--- YOUR ASSIGNMENT ---
Pictures stay out; print the rest of the listing below exactly as it stands.

--- PROVIDED MATERIAL ---

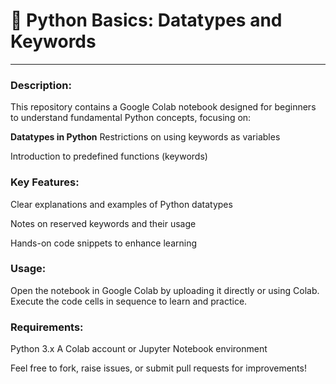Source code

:# 🐍 Python Basics: Datatypes and Keywords
---
### **Description:**


This repository contains a Google Colab notebook designed for beginners to understand fundamental Python concepts, focusing on:

**Datatypes in Python**
Restrictions on using keywords as variables

Introduction to predefined functions (keywords)

### **Key Features:**

Clear explanations and examples of Python datatypes

Notes on reserved keywords and their usage

Hands-on code snippets to enhance learning


### **Usage:**

Open the notebook in Google Colab by uploading it directly or using Colab.
Execute the code cells in sequence to learn and practice.

### **Requirements:**

Python 3.x
A Colab account or Jupyter Notebook environment


Feel free to fork, raise issues, or submit pull requests for improvements!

--- RESULT FOR THIS EXERCISE ---
Source code

:# 🐍 Python Basics: Datatypes and Keywords
---
### **Description:**


This repository contains a Google Colab notebook designed for beginners to understand fundamental Python concepts, focusing on:

**Datatypes in Python**
Restrictions on using keywords as variables

Introduction to predefined functions (keywords)

### **Key Features:**

Clear explanations and examples of Python datatypes

Notes on reserved keywords and their usage

Hands-on code snippets to enhance learning


### **Usage:**

Open the notebook in Google Colab by uploading it directly or using Colab.
Execute the code cells in sequence to learn and practice.

### **Requirements:**

Python 3.x
A Colab account or Jupyter Notebook environment


Feel free to fork, raise issues, or submit pull requests for improvements!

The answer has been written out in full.